╭─ Record set

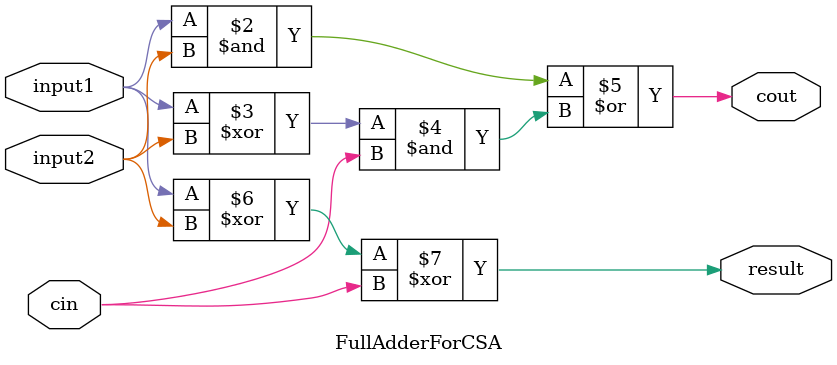
<source format=v>
`timescale 1ns/1ps
module FullAdderForCSA (input1, input2, result, cin, cout);
    input input1;
    input input2;
    output reg result;
    input cin;
    output reg cout;
    always @(*) begin
		cout <= (input1 & input2) | ((input1 ^ input2) & cin);
		result <= input1^input2^cin;
    end
endmodule
</source>
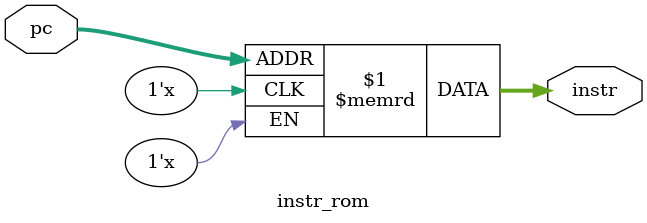
<source format=v>
`ifndef PE_SoC
module instr_rom (
    input [9:0] pc,
    output [127:0] instr
);

    (* ram_style = "block" *) reg [127:0] mem [0:1024];

    assign instr = mem[pc];

endmodule
`else
module instr_rom #(
    parameter DataWidth = 32
) 
(
    input                       clk, rstn,
    input [9:0]                 writeAddr,
    input [(DataWidth*4)-1:0]   writeData,
    input                       writeEn,
    input [9:0]                 pc,
    output [127:0]              instr
);

    (* ram_style = "block" *) reg [(DataWidth*4-1):0] mem [0:1024];
    integer i;

    always @(posedge clk, negedge rstn) begin
        if (~rstn) begin
            for (i = 0; i < 1024; i = i + 1) begin
                mem[i] <= 128'd0;
            end
        end    
        else if (writeEn) begin
            mem[writeAddr] <= writeData;
        end
    end

    assign instr = mem[pc];

endmodule
`endif
</source>
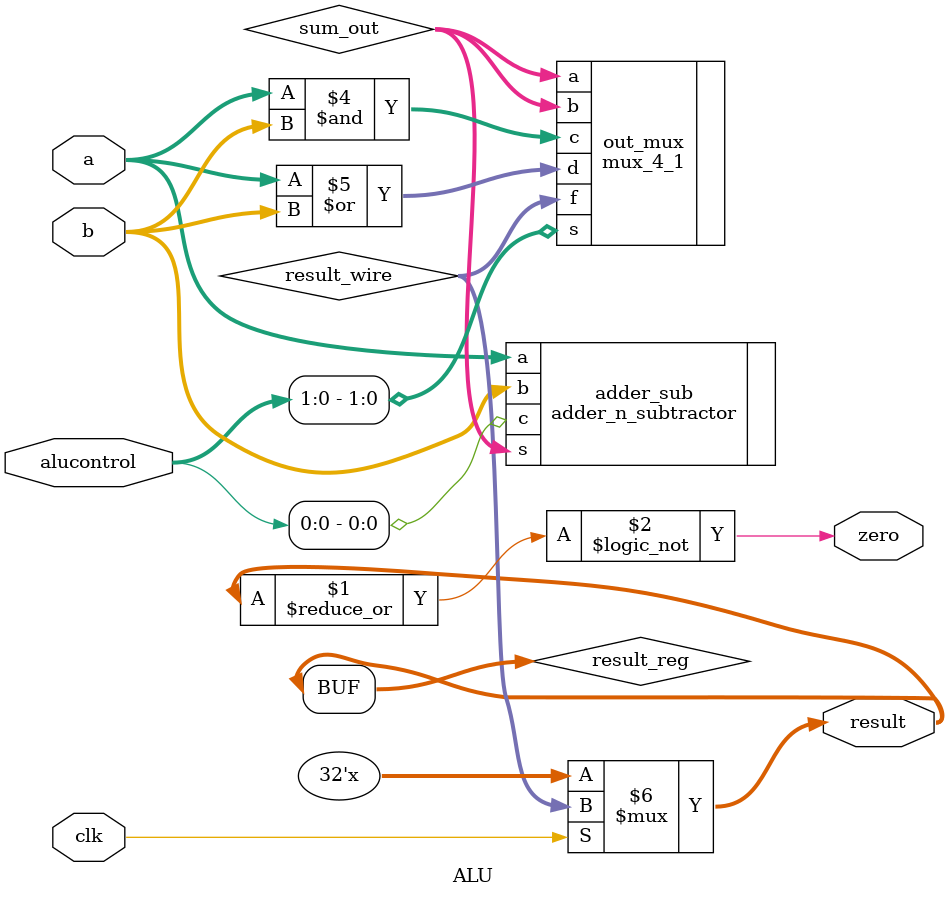
<source format=v>
module ALU 
#(
   parameter XLEN = 32
)

(
   clk,
   a,
   b,
   alucontrol,
   result,
   zero
);

input                   clk;
input      [XLEN-1:0]   a;
input      [XLEN-1:0]   b;
input      [2:0]        alucontrol;
output     [XLEN-1:0]   result;
output                  zero;

//=== Wire's, reg's and etc... ===
wire         [XLEN-1:0]  sum_out;

reg         [XLEN-1:0]  result_reg;
wire        [XLEN-1:0]  result_wire;

//=== Assignments ===
assign zero       = ~|result;    // NOR all bit's of result

assign result     = result_reg;  // 

always @(clk or result_wire)
begin
   if (clk)
      result_reg  <= result_wire;
end

//=== Instatiations ===
adder_n_subtractor adder_sub (
   .a       ( a[XLEN-1:0] ),
   .b       ( b[XLEN-1:0] ),
   .c       ( alucontrol[0] ),
   .s       ( sum_out[XLEN-1:0] )
);

mux_4_1 out_mux (
   .a       ( sum_out[XLEN-1:0] ),
   .b       ( sum_out[XLEN-1:0] ),
   .c       ( a & b ),
   .d       ( a | b ),
   .s       ( alucontrol[1:0] ),
   .f       ( result_wire )
);
endmodule 
</source>
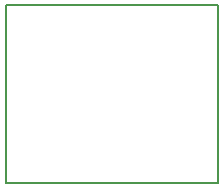
<source format=gm1>
G04 #@! TF.FileFunction,Profile,NP*
%FSLAX46Y46*%
G04 Gerber Fmt 4.6, Leading zero omitted, Abs format (unit mm)*
G04 Created by KiCad (PCBNEW 4.0.3-stable) date Sun Sep 11 01:23:42 2016*
%MOMM*%
%LPD*%
G01*
G04 APERTURE LIST*
%ADD10C,0.100000*%
%ADD11C,0.150000*%
G04 APERTURE END LIST*
D10*
D11*
X126100000Y-95000000D02*
X126100000Y-110000000D01*
X144000000Y-95000000D02*
X126100000Y-95000000D01*
X144000000Y-110000000D02*
X144000000Y-95000000D01*
X126100000Y-110000000D02*
X144000000Y-110000000D01*
M02*

</source>
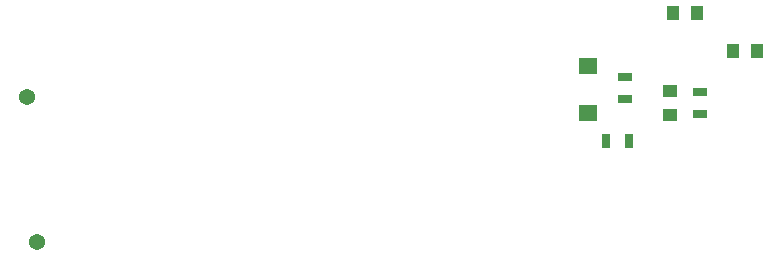
<source format=gbr>
%TF.GenerationSoftware,KiCad,Pcbnew,5.1.10-88a1d61d58~88~ubuntu20.04.1*%
%TF.CreationDate,2022-03-23T18:39:57-04:00*%
%TF.ProjectId,service_section_controller,73657276-6963-4655-9f73-656374696f6e,1.0*%
%TF.SameCoordinates,Original*%
%TF.FileFunction,Paste,Bot*%
%TF.FilePolarity,Positive*%
%FSLAX46Y46*%
G04 Gerber Fmt 4.6, Leading zero omitted, Abs format (unit mm)*
G04 Created by KiCad (PCBNEW 5.1.10-88a1d61d58~88~ubuntu20.04.1) date 2022-03-23 18:39:57*
%MOMM*%
%LPD*%
G01*
G04 APERTURE LIST*
%ADD10C,1.371600*%
%ADD11R,0.700000X1.300000*%
%ADD12R,1.640000X1.400000*%
%ADD13R,1.000000X1.250000*%
%ADD14R,1.250000X1.000000*%
%ADD15R,1.300000X0.700000*%
G04 APERTURE END LIST*
D10*
%TO.C,C902*%
X189331600Y-135432800D03*
%TD*%
D11*
%TO.C,R704*%
X239456000Y-126873000D03*
X237556000Y-126873000D03*
%TD*%
D12*
%TO.C,D701*%
X235966000Y-124553000D03*
X235966000Y-120523000D03*
%TD*%
D10*
%TO.C,C901*%
X188468000Y-123190000D03*
%TD*%
D13*
%TO.C,C705*%
X245221000Y-116078000D03*
X243221000Y-116078000D03*
%TD*%
%TO.C,C703*%
X248301000Y-119253000D03*
X250301000Y-119253000D03*
%TD*%
D14*
%TO.C,C702*%
X242951000Y-122698000D03*
X242951000Y-124698000D03*
%TD*%
D15*
%TO.C,R706*%
X245491000Y-122748000D03*
X245491000Y-124648000D03*
%TD*%
%TO.C,R705*%
X239141000Y-121478000D03*
X239141000Y-123378000D03*
%TD*%
M02*

</source>
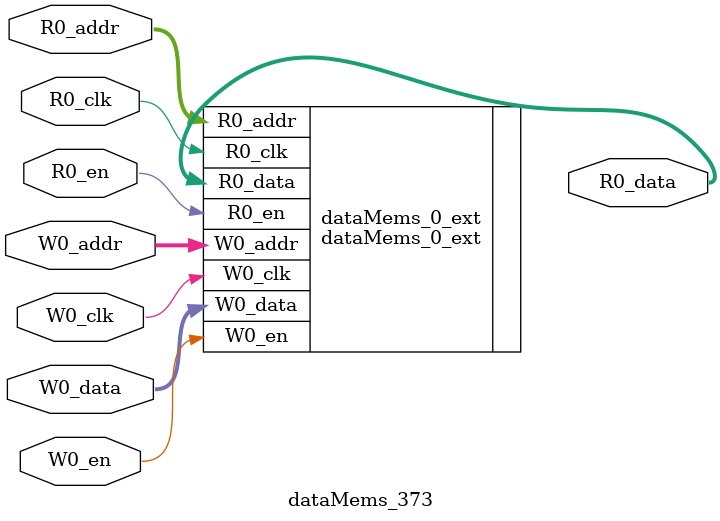
<source format=sv>
`ifndef RANDOMIZE
  `ifdef RANDOMIZE_REG_INIT
    `define RANDOMIZE
  `endif // RANDOMIZE_REG_INIT
`endif // not def RANDOMIZE
`ifndef RANDOMIZE
  `ifdef RANDOMIZE_MEM_INIT
    `define RANDOMIZE
  `endif // RANDOMIZE_MEM_INIT
`endif // not def RANDOMIZE

`ifndef RANDOM
  `define RANDOM $random
`endif // not def RANDOM

// Users can define 'PRINTF_COND' to add an extra gate to prints.
`ifndef PRINTF_COND_
  `ifdef PRINTF_COND
    `define PRINTF_COND_ (`PRINTF_COND)
  `else  // PRINTF_COND
    `define PRINTF_COND_ 1
  `endif // PRINTF_COND
`endif // not def PRINTF_COND_

// Users can define 'ASSERT_VERBOSE_COND' to add an extra gate to assert error printing.
`ifndef ASSERT_VERBOSE_COND_
  `ifdef ASSERT_VERBOSE_COND
    `define ASSERT_VERBOSE_COND_ (`ASSERT_VERBOSE_COND)
  `else  // ASSERT_VERBOSE_COND
    `define ASSERT_VERBOSE_COND_ 1
  `endif // ASSERT_VERBOSE_COND
`endif // not def ASSERT_VERBOSE_COND_

// Users can define 'STOP_COND' to add an extra gate to stop conditions.
`ifndef STOP_COND_
  `ifdef STOP_COND
    `define STOP_COND_ (`STOP_COND)
  `else  // STOP_COND
    `define STOP_COND_ 1
  `endif // STOP_COND
`endif // not def STOP_COND_

// Users can define INIT_RANDOM as general code that gets injected into the
// initializer block for modules with registers.
`ifndef INIT_RANDOM
  `define INIT_RANDOM
`endif // not def INIT_RANDOM

// If using random initialization, you can also define RANDOMIZE_DELAY to
// customize the delay used, otherwise 0.002 is used.
`ifndef RANDOMIZE_DELAY
  `define RANDOMIZE_DELAY 0.002
`endif // not def RANDOMIZE_DELAY

// Define INIT_RANDOM_PROLOG_ for use in our modules below.
`ifndef INIT_RANDOM_PROLOG_
  `ifdef RANDOMIZE
    `ifdef VERILATOR
      `define INIT_RANDOM_PROLOG_ `INIT_RANDOM
    `else  // VERILATOR
      `define INIT_RANDOM_PROLOG_ `INIT_RANDOM #`RANDOMIZE_DELAY begin end
    `endif // VERILATOR
  `else  // RANDOMIZE
    `define INIT_RANDOM_PROLOG_
  `endif // RANDOMIZE
`endif // not def INIT_RANDOM_PROLOG_

// Include register initializers in init blocks unless synthesis is set
`ifndef SYNTHESIS
  `ifndef ENABLE_INITIAL_REG_
    `define ENABLE_INITIAL_REG_
  `endif // not def ENABLE_INITIAL_REG_
`endif // not def SYNTHESIS

// Include rmemory initializers in init blocks unless synthesis is set
`ifndef SYNTHESIS
  `ifndef ENABLE_INITIAL_MEM_
    `define ENABLE_INITIAL_MEM_
  `endif // not def ENABLE_INITIAL_MEM_
`endif // not def SYNTHESIS

module dataMems_373(	// @[generators/ara/src/main/scala/UnsafeAXI4ToTL.scala:365:62]
  input  [4:0]  R0_addr,
  input         R0_en,
  input         R0_clk,
  output [66:0] R0_data,
  input  [4:0]  W0_addr,
  input         W0_en,
  input         W0_clk,
  input  [66:0] W0_data
);

  dataMems_0_ext dataMems_0_ext (	// @[generators/ara/src/main/scala/UnsafeAXI4ToTL.scala:365:62]
    .R0_addr (R0_addr),
    .R0_en   (R0_en),
    .R0_clk  (R0_clk),
    .R0_data (R0_data),
    .W0_addr (W0_addr),
    .W0_en   (W0_en),
    .W0_clk  (W0_clk),
    .W0_data (W0_data)
  );
endmodule


</source>
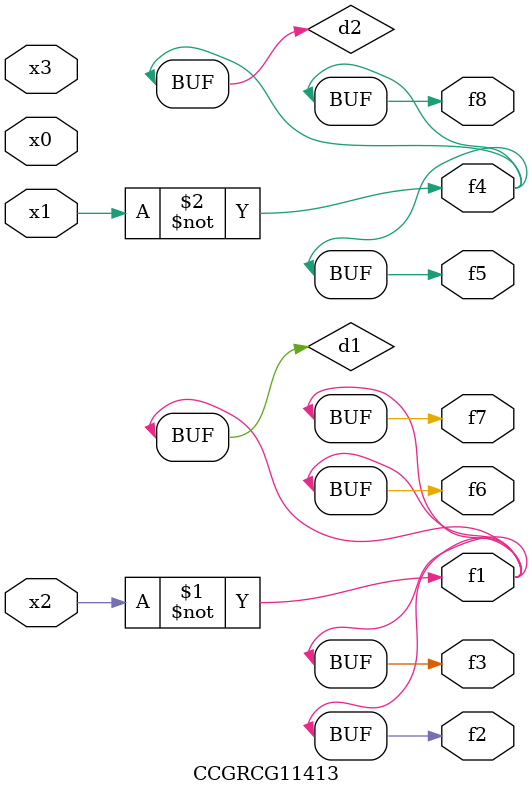
<source format=v>
module CCGRCG11413(
	input x0, x1, x2, x3,
	output f1, f2, f3, f4, f5, f6, f7, f8
);

	wire d1, d2;

	xnor (d1, x2);
	not (d2, x1);
	assign f1 = d1;
	assign f2 = d1;
	assign f3 = d1;
	assign f4 = d2;
	assign f5 = d2;
	assign f6 = d1;
	assign f7 = d1;
	assign f8 = d2;
endmodule

</source>
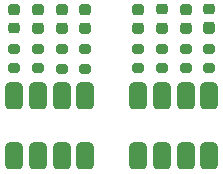
<source format=gbr>
%TF.GenerationSoftware,KiCad,Pcbnew,6.99.0-unknown-e9f8454a67~154~ubuntu22.04.1*%
%TF.CreationDate,2022-11-04T13:42:14+03:00*%
%TF.ProjectId,siglent-la,7369676c-656e-4742-9d6c-612e6b696361,rev?*%
%TF.SameCoordinates,Original*%
%TF.FileFunction,Paste,Top*%
%TF.FilePolarity,Positive*%
%FSLAX46Y46*%
G04 Gerber Fmt 4.6, Leading zero omitted, Abs format (unit mm)*
G04 Created by KiCad (PCBNEW 6.99.0-unknown-e9f8454a67~154~ubuntu22.04.1) date 2022-11-04 13:42:14*
%MOMM*%
%LPD*%
G01*
G04 APERTURE LIST*
G04 Aperture macros list*
%AMRoundRect*
0 Rectangle with rounded corners*
0 $1 Rounding radius*
0 $2 $3 $4 $5 $6 $7 $8 $9 X,Y pos of 4 corners*
0 Add a 4 corners polygon primitive as box body*
4,1,4,$2,$3,$4,$5,$6,$7,$8,$9,$2,$3,0*
0 Add four circle primitives for the rounded corners*
1,1,$1+$1,$2,$3*
1,1,$1+$1,$4,$5*
1,1,$1+$1,$6,$7*
1,1,$1+$1,$8,$9*
0 Add four rect primitives between the rounded corners*
20,1,$1+$1,$2,$3,$4,$5,0*
20,1,$1+$1,$4,$5,$6,$7,0*
20,1,$1+$1,$6,$7,$8,$9,0*
20,1,$1+$1,$8,$9,$2,$3,0*%
G04 Aperture macros list end*
%ADD10RoundRect,0.381000X-0.381000X0.762000X-0.381000X-0.762000X0.381000X-0.762000X0.381000X0.762000X0*%
%ADD11RoundRect,0.200000X0.275000X-0.200000X0.275000X0.200000X-0.275000X0.200000X-0.275000X-0.200000X0*%
%ADD12RoundRect,0.225000X0.250000X-0.225000X0.250000X0.225000X-0.250000X0.225000X-0.250000X-0.225000X0*%
G04 APERTURE END LIST*
D10*
%TO.C,U16*%
X119000000Y-82000000D03*
X119000000Y-87080000D03*
%TD*%
%TO.C,U15*%
X117000000Y-82000000D03*
X117000000Y-87080000D03*
%TD*%
%TO.C,U14*%
X115000000Y-82000000D03*
X115000000Y-87080000D03*
%TD*%
%TO.C,U13*%
X113000000Y-82000000D03*
X113000000Y-87080000D03*
%TD*%
%TO.C,U12*%
X108500000Y-87080000D03*
X108500000Y-82000000D03*
%TD*%
%TO.C,U11*%
X106500000Y-87080000D03*
X106500000Y-82000000D03*
%TD*%
%TO.C,U10*%
X104500000Y-87120000D03*
X104500000Y-82040000D03*
%TD*%
%TO.C,U9*%
X102500000Y-87120000D03*
X102500000Y-82040000D03*
%TD*%
D11*
%TO.C,R32*%
X119000000Y-74675000D03*
X119000000Y-76325000D03*
%TD*%
%TO.C,R31*%
X119000000Y-79650000D03*
X119000000Y-78000000D03*
%TD*%
%TO.C,R30*%
X117000000Y-76325000D03*
X117000000Y-74675000D03*
%TD*%
%TO.C,R29*%
X117000000Y-79650000D03*
X117000000Y-78000000D03*
%TD*%
%TO.C,R28*%
X115000000Y-76325000D03*
X115000000Y-74675000D03*
%TD*%
%TO.C,R27*%
X115000000Y-79650000D03*
X115000000Y-78000000D03*
%TD*%
%TO.C,R26*%
X113000000Y-74675000D03*
X113000000Y-76325000D03*
%TD*%
%TO.C,R25*%
X113000000Y-79650000D03*
X113000000Y-78000000D03*
%TD*%
%TO.C,R24*%
X108500000Y-74675000D03*
X108500000Y-76325000D03*
%TD*%
%TO.C,R23*%
X108500000Y-78040000D03*
X108500000Y-79690000D03*
%TD*%
%TO.C,R22*%
X106500000Y-74675000D03*
X106500000Y-76325000D03*
%TD*%
%TO.C,R21*%
X106500000Y-78040000D03*
X106500000Y-79690000D03*
%TD*%
%TO.C,R20*%
X104500000Y-74675000D03*
X104500000Y-76325000D03*
%TD*%
%TO.C,R19*%
X104500000Y-78000000D03*
X104500000Y-79650000D03*
%TD*%
%TO.C,R18*%
X102500000Y-74625000D03*
X102500000Y-76275000D03*
%TD*%
%TO.C,R17*%
X102500000Y-78000000D03*
X102500000Y-79650000D03*
%TD*%
D12*
%TO.C,C16*%
X119000000Y-74650000D03*
X119000000Y-76200000D03*
%TD*%
%TO.C,C15*%
X117000000Y-76275000D03*
X117000000Y-74725000D03*
%TD*%
%TO.C,C14*%
X115000000Y-74675000D03*
X115000000Y-76225000D03*
%TD*%
%TO.C,C13*%
X113000000Y-74725000D03*
X113000000Y-76275000D03*
%TD*%
%TO.C,C12*%
X108500000Y-74725000D03*
X108500000Y-76275000D03*
%TD*%
%TO.C,C11*%
X106500000Y-74725000D03*
X106500000Y-76275000D03*
%TD*%
%TO.C,C10*%
X104500000Y-74725000D03*
X104500000Y-76275000D03*
%TD*%
%TO.C,C9*%
X102500000Y-74725000D03*
X102500000Y-76275000D03*
%TD*%
M02*

</source>
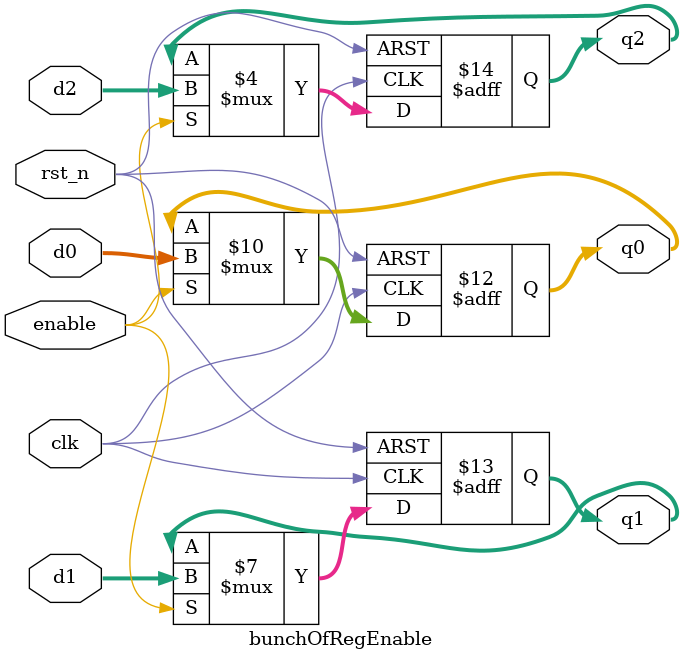
<source format=v>
`timescale 1ns / 1ps


module bunchOfRegEnable(
    input wire clk,
    input wire rst_n,
    input wire enable,
    input wire [7:0] d0,
    input wire [7:0] d1,
    input wire [7:0] d2,
    output reg [7:0] q0,
    output reg [7:0] q1,
    output reg [7:0] q2
    );
    
    always @(posedge clk or negedge rst_n) begin 
        if(!rst_n) begin 
            q0 <= 8'h00 ;
            q1 <= 8'h00 ;
            q2 <= 8'h00 ;
        
        end else if(enable)begin 
            q0 <= d0 ;
            q1 <= d1 ;
            q2 <= d2 ;
        
        end else begin 
            q0 <= q0 ;
            q1 <= q1 ;
            q2 <= q2 ;
        
        end 
    
    
    end 
    
    
endmodule
</source>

╰─

* Exercise description
When the records above are checked line by line, how many lines contain the word "extra"? Please give only that number.

* Result of the exercise
3